En esta edición de El lunes puede esperar, conversamos con un investigador del CEHEAL, profesor adjunto de la Facultad de Ciencias Económicas y del CBC de la UBA, especializado en historia económica, sobre un estudio que analiza la evolución del salario mínimo en la Argentina desde su creación hasta la actualidad.
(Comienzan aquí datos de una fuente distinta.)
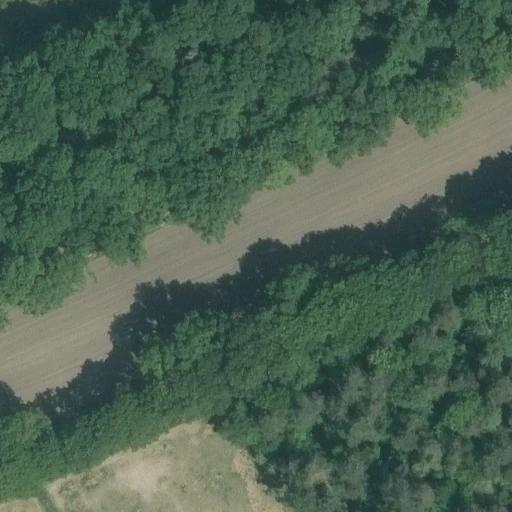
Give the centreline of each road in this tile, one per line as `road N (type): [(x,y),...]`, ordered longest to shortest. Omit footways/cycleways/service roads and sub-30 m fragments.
road 1 (track): [(511,227),(223,355)]
road 2 (track): [(223,355),(0,454)]
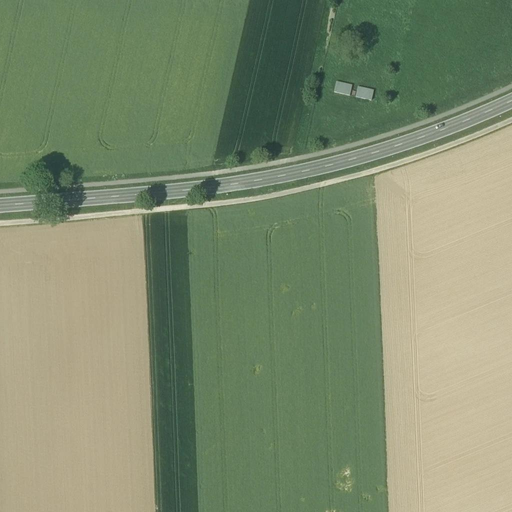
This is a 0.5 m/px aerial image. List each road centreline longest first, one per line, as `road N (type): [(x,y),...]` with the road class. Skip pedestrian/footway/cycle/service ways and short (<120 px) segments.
road 1 (secondary): [(511,101),(371,155),(304,171),(157,194),(0,206)]
road 2 (track): [(0,223),(268,197),(376,170),(511,120)]
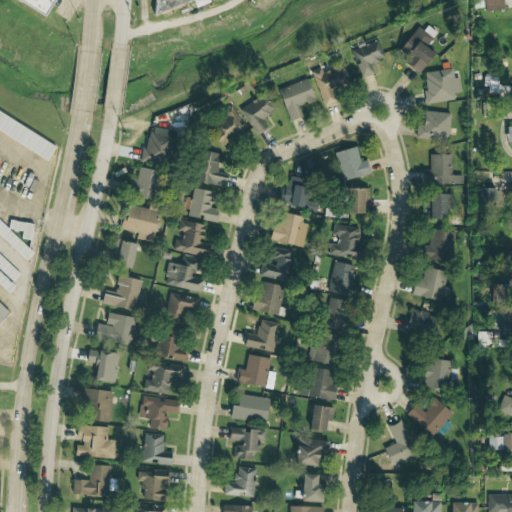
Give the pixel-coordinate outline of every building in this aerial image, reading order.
[(51,0),(45,10),(28,0),(51,0)] [(175,0),(153,9),(153,0),(175,0)] [(511,0),(483,0),(484,8),(511,7),(511,0)] [(426,42),(427,42),(422,32),(397,45),(410,71),(434,59),(426,42)] [(369,64),(383,58),(376,40),(349,52),(361,79),(373,73),(369,64)] [(323,107),(336,102),(331,90),(341,87),(332,63),(310,71),(323,107)] [(425,102),(458,98),(455,69),(422,73),(425,102)] [(497,77),(484,77),(484,90),(497,90),(497,77)] [(314,101),(307,80),(278,90),(285,111),(314,101)] [(266,127),(261,119),(273,110),(262,94),(238,111),(255,135),(266,127)] [(0,107),(54,143),(46,158),(0,127),(0,107)] [(220,112),(223,117),(214,123),(217,128),(210,132),(220,147),(244,131),(229,107),(220,112)] [(416,124),(415,138),(446,141),(449,114),(423,111),(421,125),(416,124)] [(139,161),(167,168),(176,133),(148,126),(139,161)] [(365,160),(359,162),(354,147),(334,153),(342,180),(368,172),(365,160)] [(225,188),(227,177),(216,175),(220,155),(199,150),(192,181),(225,188)] [(460,184),(460,175),(449,175),(449,154),(428,154),(428,170),(423,170),(423,184),(460,184)] [(134,198),(156,199),(157,170),(135,169),(134,198)] [(307,189),(309,181),(287,174),(278,203),(312,213),(318,192),(307,189)] [(185,217),(216,222),(221,193),(190,188),(185,217)] [(349,188),(349,213),(367,213),(367,188),(349,188)] [(494,203),(494,188),(478,188),(478,203),(494,203)] [(429,207),(429,219),(447,219),(447,194),(423,194),(423,207),(429,207)] [(134,238),(154,242),(160,208),(148,206),(147,209),(124,204),(118,230),(135,233),(134,238)] [(307,219),(275,212),(269,240),(301,247),(307,219)] [(26,255),(0,230),(0,214),(34,246),(26,255)] [(209,258),(211,245),(200,244),(203,225),(178,220),(173,251),(209,258)] [(358,231),(331,228),(328,255),(364,259),(365,247),(356,246),(358,231)] [(453,233),(428,228),(423,259),(448,263),(453,233)] [(135,243),(116,240),(112,266),(131,269),(135,243)] [(257,275),(286,282),(294,252),(273,247),(269,263),(261,261),(257,275)] [(0,277),(0,252),(18,269),(11,277),(15,281),(9,286),(0,277)] [(164,285),(199,292),(202,276),(195,275),(198,260),(170,255),(164,285)] [(349,296),(355,267),(332,261),(326,291),(349,296)] [(438,301),(445,273),(418,265),(411,293),(438,301)] [(134,311),(140,281),(109,275),(103,305),(134,311)] [(282,286),(257,282),(252,311),(277,315),(282,286)] [(504,302),(504,284),(491,284),(491,302),(504,302)] [(195,313),(198,298),(167,292),(162,322),(181,325),(184,311),(195,313)] [(321,326),(343,331),(349,302),(327,298),(321,326)] [(0,320),(8,312),(0,304),(0,320)] [(402,331),(431,340),(438,318),(409,308),(402,331)] [(511,308),(503,308),(503,330),(511,330),(511,308)] [(127,346),(134,318),(98,310),(92,338),(127,346)] [(278,325),(258,319),(253,336),(245,334),(242,345),(270,353),(278,325)] [(181,343),(183,331),(159,327),(154,356),(185,362),(188,344),(181,343)] [(338,366),(344,337),(314,332),(308,360),(338,366)] [(94,381),(114,381),(114,352),(94,352),(94,381)] [(266,356),(244,356),(244,370),(235,370),(235,386),(266,386),(266,356)] [(446,391),(450,361),(425,358),(421,388),(446,391)] [(182,369),(148,360),(141,389),(167,396),(172,378),(180,379),(182,369)] [(334,372),(309,367),(304,395),(333,400),(336,384),(331,383),(334,372)] [(110,391),(88,389),(85,420),(107,422),(110,391)] [(229,418),(265,424),(269,400),(238,394),(236,405),(231,404),(229,418)] [(176,414),(178,401),(142,396),(140,407),(148,408),(145,426),(163,429),(165,413),(176,414)] [(511,415),(511,398),(500,397),(499,414),(511,415)] [(431,437),(450,413),(433,398),(422,411),(413,404),(405,415),(431,437)] [(327,432),(331,407),(312,405),(308,430),(327,432)] [(415,455),(400,421),(386,427),(393,444),(383,448),(390,466),(415,455)] [(104,457),(105,427),(75,426),(75,457),(104,457)] [(227,441),(232,441),(232,458),(256,459),(256,441),(262,441),(263,429),(227,428),(227,441)] [(162,435),(142,434),(140,463),(169,465),(170,453),(161,453),(162,435)] [(511,435),(487,435),(487,450),(501,450),(501,453),(511,452),(511,435)] [(316,467),(319,453),(325,455),(327,442),(299,437),(294,463),(316,467)] [(115,479),(108,479),(109,466),(87,465),(86,481),(70,480),(70,496),(105,497),(106,492),(114,492),(115,479)] [(233,482),(222,482),(222,496),(253,497),(253,468),(233,467),(233,482)] [(162,472),(139,472),(139,500),(162,500),(162,472)] [(314,484),(314,476),(298,475),(298,491),(300,491),(300,501),(318,502),(319,485),(314,484)] [(447,511),(475,511),(476,502),(462,502),(463,494),(448,494),(447,511)] [(511,511),(511,494),(486,494),(485,511),(511,511)] [(437,511),(438,501),(408,501),(407,511),(437,511)]
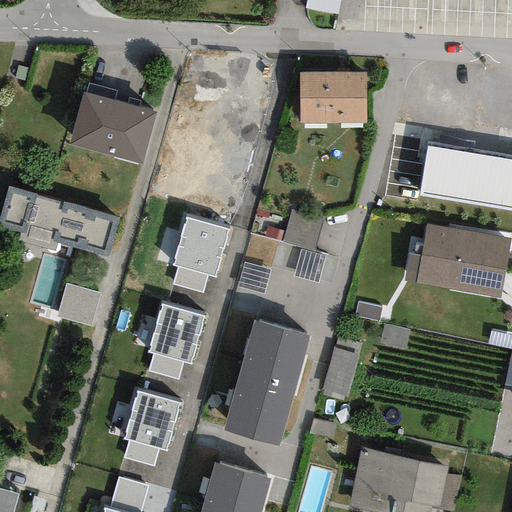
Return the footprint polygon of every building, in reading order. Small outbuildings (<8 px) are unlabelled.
[(306,0),(306,7),(339,13),(341,0),(306,0)] [(364,72),(297,74),(297,123),(365,122),(364,72)] [(155,112),(83,94),(70,147),(141,165),(155,112)] [(511,158),(426,145),(418,195),(511,210),(511,158)] [(117,218),(10,187),(0,219),(0,225),(21,231),(18,240),(53,250),(56,243),(106,257),(117,218)] [(314,246),(322,219),(291,211),(283,238),(314,246)] [(225,231),(184,220),(172,266),(176,266),(172,284),(201,291),(205,275),(212,277),(225,231)] [(511,241),(425,226),(415,283),(501,298),(511,241)] [(99,294),(66,283),(56,316),(89,326),(99,294)] [(381,302),(357,299),(355,317),(379,319),(381,302)] [(201,318),(160,307),(148,353),(153,353),(148,371),(177,378),(182,362),(189,364),(201,318)] [(308,334),(253,319),(223,428),(279,447),(308,334)] [(407,328),(382,323),(379,339),(403,344),(407,328)] [(511,329),(491,325),(488,339),(511,344),(511,329)] [(362,338),(337,331),(322,383),(347,390),(362,338)] [(177,405),(137,394),(124,440),(129,440),(124,458),(153,466),(158,449),(165,451),(177,405)] [(333,420),(313,415),(310,429),(330,434),(333,420)] [(448,465),(361,447),(348,508),(364,511),(428,511),(430,507),(451,511),(459,478),(446,475),(448,465)] [(260,511),(270,478),(212,462),(198,511),(260,511)] [(101,511),(140,511),(147,487),(117,479),(109,511),(102,509),(101,511)] [(10,511),(16,493),(0,488),(0,511),(10,511)]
En diálogo con Lorena Rodríguez, el especialista explicó que el salario mínimo nació con tres características centrales: debía ser mínimo, vital y móvil. Es decir, funcionar como un piso salarial, cubrir las necesidades básicas del trabajador y su familia, y actualizarse por inflación para no perder poder adquisitivo.
A partir de una comparación histórica, el estudio muestra el fuerte deterioro que sufrió esta herramienta. Según detalló, si se toma como referencia el poder de compra que tenía el salario mínimo en 1974, hoy debería multiplicarse cuatro veces para ofrecer una capacidad de consumo equivalente. “Con el salario mínimo de entonces se podían comprar 107 kilos de asado. Hoy en día, apenas alcanza 25 kilos”, señaló.
El investigador advirtió además que el salario mínimo perdió gran parte de la relevancia que tenía décadas atrás. Mientras en sus orígenes funcionaba como una referencia central para la estructura salarial, actualmente se ubica muy por debajo de los ingresos que percibe la mayoría de los trabajadores registrados.
Por último, sostuvo que hoy su principal importancia está vinculada a otro debate: las jubilaciones mínimas. Según explicó, estas están atadas a la evolución del salario mínimo, por lo que cada actualización tiene impacto directo sobre el gasto previsional. “Cuando se discute el salario mínimo, también se está discutiendo el nivel de las jubilaciones”, afirmó.